In the chapter “Exploring the Central District” Svengalis describes Gary’s immigrant neighborhoods as “an eclectic mix of European coffeehouses, ubiquitous taprooms, restaurants, bakeries, small hotels, laundries, billiard parlors, ethnic groceries, hardware stores, cobblers, and other establishments serving its multicultural and multiracial population.”  Svengalis continued:
  Along the 1300 block of Washington Street between Broadway and Madison was Crimean Imports, sandwiched between the Kallavryta Coffee House and the Steel City Hotel.  Also occupying the same block were the Oriental Café, the Hellas Coffee House, the American Serbian Athletic Association, the National Bottling Works, and the Ristoff Tavern, most apparently with apartments upstairs. The street exuded an atmosphere more typical of the fringe of a cosmopolitan European city than an American one.  Indeed, visitors would be hard-pressed to hear any English being spoken in the polyglot Central District, particularly where fellow nationals congregated.  They would be more likely to hear Greek, Hungarian, Serbian, or Polish being spoken.
Froebel School in 1948 and being demolished in 2005

Svengalis touches on the racial prejudice existing in Gary during the 1940s.  During a tour of Froebel School Ellen Anderson is told:
  Unfortunately, you’ll discover that the Negro students only get to use the swimming pools on Fridays, before they’re cleaned.  Mildred Willis – she’s a Negro – wanted to join the swim team, but they wouldn’t let her because it would have broken the unwritten taboo.  I spoke to Mr.

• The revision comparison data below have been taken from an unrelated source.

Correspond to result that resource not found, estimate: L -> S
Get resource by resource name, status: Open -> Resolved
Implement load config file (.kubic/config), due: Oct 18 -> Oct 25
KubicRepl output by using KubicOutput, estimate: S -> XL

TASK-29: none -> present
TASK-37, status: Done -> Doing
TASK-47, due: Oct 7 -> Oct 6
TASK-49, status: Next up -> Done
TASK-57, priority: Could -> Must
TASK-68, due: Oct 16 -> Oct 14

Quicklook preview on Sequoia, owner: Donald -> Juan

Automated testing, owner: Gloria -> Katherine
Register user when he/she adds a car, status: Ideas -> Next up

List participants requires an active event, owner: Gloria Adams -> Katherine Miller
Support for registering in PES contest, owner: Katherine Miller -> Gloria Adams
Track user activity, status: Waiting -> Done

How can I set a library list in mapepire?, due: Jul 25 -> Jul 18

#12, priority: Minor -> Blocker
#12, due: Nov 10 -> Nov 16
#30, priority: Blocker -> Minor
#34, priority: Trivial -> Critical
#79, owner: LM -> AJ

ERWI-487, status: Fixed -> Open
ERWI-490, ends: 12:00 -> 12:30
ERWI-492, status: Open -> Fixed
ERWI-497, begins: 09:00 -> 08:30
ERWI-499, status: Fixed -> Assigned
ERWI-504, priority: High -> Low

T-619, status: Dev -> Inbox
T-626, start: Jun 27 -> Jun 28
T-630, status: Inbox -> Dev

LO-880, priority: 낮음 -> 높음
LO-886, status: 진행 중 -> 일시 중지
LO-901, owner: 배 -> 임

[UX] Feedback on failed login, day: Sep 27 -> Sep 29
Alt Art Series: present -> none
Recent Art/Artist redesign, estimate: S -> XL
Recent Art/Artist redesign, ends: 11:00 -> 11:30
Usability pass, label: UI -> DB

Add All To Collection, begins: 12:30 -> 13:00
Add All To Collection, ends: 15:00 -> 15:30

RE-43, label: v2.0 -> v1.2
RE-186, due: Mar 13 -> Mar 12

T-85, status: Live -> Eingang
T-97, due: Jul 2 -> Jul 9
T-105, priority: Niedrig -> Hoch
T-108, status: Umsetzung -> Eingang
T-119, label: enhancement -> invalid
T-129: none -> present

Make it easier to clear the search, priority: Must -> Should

Coons, our principal, about it, but he wouldn’t relent.  I know why.  He was planning to retire and wanted to avoid controversy in his last year.  There’s a lot of racism in Gary, including the schools.  Froebel is the only integrated high school in the city because the Negro population is concentrated here, in the Central District.  But even here, a lot of the activities are segregated, even the PTAs.